Un prix exceptionnel. "Il y a cinq ans, nous avons gagné un pot de miel et tout le monde était content", se souvient une concurrente, Franziska Ruch, présidente de l’Association fédérale de lutte féminine.

Le visage couvert de sciure, Antonia Bucher, 18 ans, explique que la plupart des lutteuses sont issues d’une famille où un frère, un père pratique la lutte suisse ou, comme dans son cas, en suivant l’exemple d’amis.

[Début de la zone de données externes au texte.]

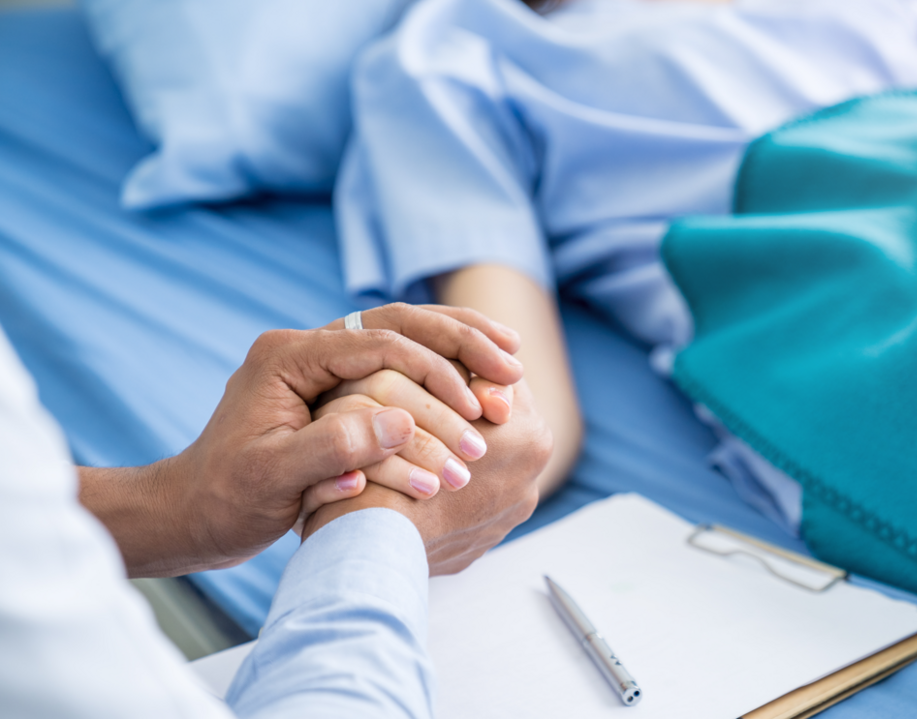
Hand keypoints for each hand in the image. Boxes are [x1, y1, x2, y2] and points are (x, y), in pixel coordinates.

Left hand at [85, 303, 522, 576]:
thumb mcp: (273, 480)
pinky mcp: (333, 382)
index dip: (436, 370)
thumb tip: (403, 423)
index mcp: (288, 356)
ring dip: (459, 345)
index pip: (380, 343)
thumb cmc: (225, 501)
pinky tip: (476, 379)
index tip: (476, 405)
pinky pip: (397, 360)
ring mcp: (320, 361)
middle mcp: (305, 346)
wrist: (190, 514)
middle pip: (399, 321)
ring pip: (403, 332)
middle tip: (512, 363)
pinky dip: (441, 366)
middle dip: (461, 341)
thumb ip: (334, 448)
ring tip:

L’apprentie charpentière reconnaît que "tout le monde n’accepte pas" les femmes. "Les hommes plus âgés pensent que les femmes (devraient) être aux fourneaux. Pas tous, mais beaucoup".

Bob Blanchette, l’un des principaux juges du festival de Romanel, évoque les pourparlers en cours pour que la Fédération nationale masculine partage ressources et opportunités avec les femmes. "Il n’y a aucune raison pour que les femmes ne puissent pas y participer et que les hommes ne puissent pas les aider à promouvoir le sport", a dit-il, ajoutant : "Cela a été beaucoup de travail pour changer les mentalités".

Quant à la championne Isabel Egli, l’infirmière de 26 ans originaire de la région de Lucerne, dans le Centre de la Suisse, raconte qu’elle a du mal à réaliser l’exploit qu’elle a accompli. "C’est juste magnifique", lance-t-elle.